The honest answer for most developers: not as your primary tool, but worth installing as a secondary tool.
Antigravity’s Manager View and Chrome integration are genuinely useful. If your primary agent is Gemini 3.1, Antigravity is the natural home for it. If your primary agent is Claude Code or Codex, the IDE is fine but the agent integration is not as deep as a Claude Code or Codex specialist.
For front-end work specifically, the built-in Chrome is a strong enough draw that some developers will keep Antigravity open just for that loop, even if their primary IDE is something else.
Frequently Asked Questions
Is Google Antigravity worth using in 2026?
Antigravity is worth installing for two specific use cases: front-end work that benefits from the built-in Chrome browser, and parallel-agent workflows that fit inside a single IDE. For other workflows, Cursor or Windsurf are simpler, Claude Code or Codex specialists give a tighter agent experience, and Nimbalyst gives a richer parallel-session story outside of an IDE.
What models does Antigravity support?
Antigravity defaults to Gemini 3.1 Pro and Flash. It also supports Claude (Sonnet 4.6 and Opus 4.6) and GPT-family models. The first-party features are tuned for Gemini, but the alternative models are first-class options in the chat and Manager View.
How much does Antigravity cost?
Antigravity has a free preview with limited credits. Paid tiers run roughly $20 per month, with team plans in the $40 to $60 per seat range. The credit system has changed several times since launch, so the effective cost depends on workload. Run a representative week before committing.
Can Antigravity run parallel agents?
Yes. The Manager View supports up to five parallel agents. Each runs on its own workspace and reports back through an inbox interface. For workflows that need more than five parallel agents, Cursor 2.0 supports up to eight, and Nimbalyst supports more with no hard cap.
Is Antigravity open source?
No.

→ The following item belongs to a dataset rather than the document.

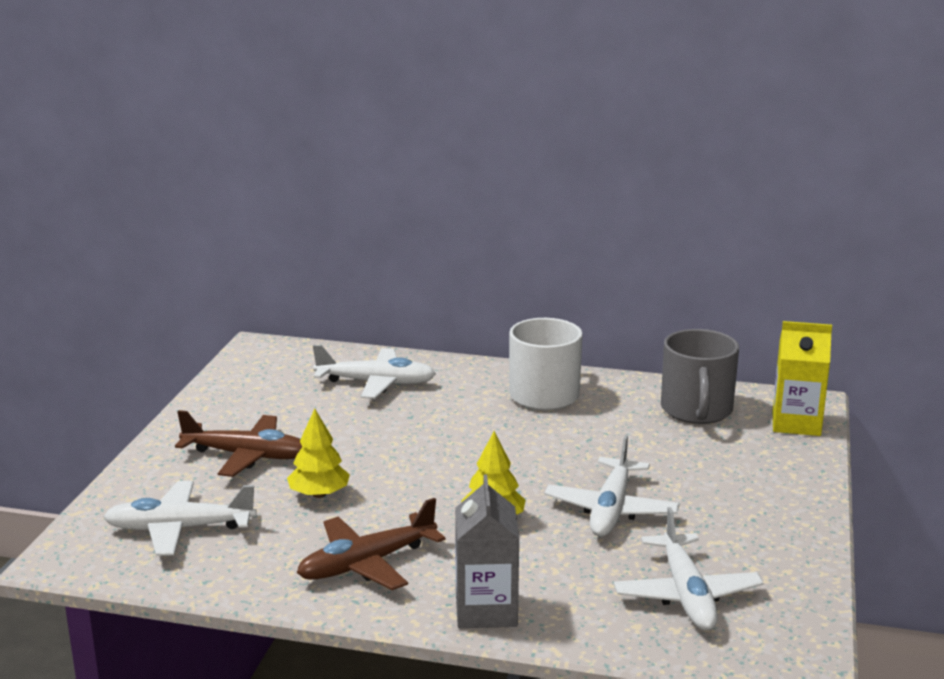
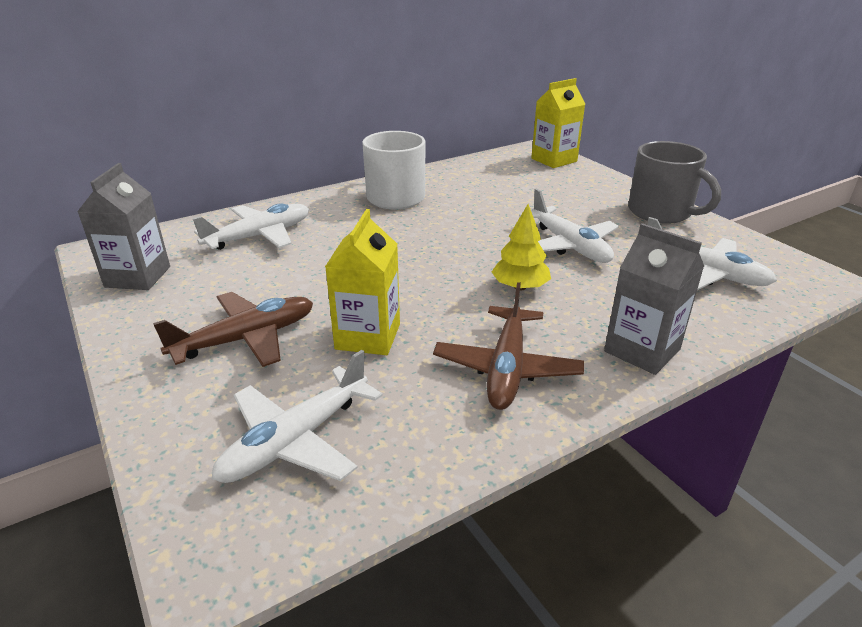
camera: 45 degrees left, 10 degrees up
yellow tree [287,409,350,498] -> yellow carton [325,209,400,355]
grey mug [661,329,739,424] -> grey mug moved to [628,141,721,224]
none -> grey carton [77,163,170,290]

Antigravity is closed source. Google distributes the binary but does not publish the source. Open-source alternatives include Continue.dev (IDE plugin), OpenCode (terminal), and Nimbalyst (visual workspace).
Antigravity vs Cursor: which is better?
Antigravity wins on parallel agents and the built-in Chrome browser. Cursor wins on polish, simplicity, and ecosystem maturity. For single-session work, Cursor is the cleaner choice. For multi-agent work or front-end verification, Antigravity is genuinely useful. Many developers run both.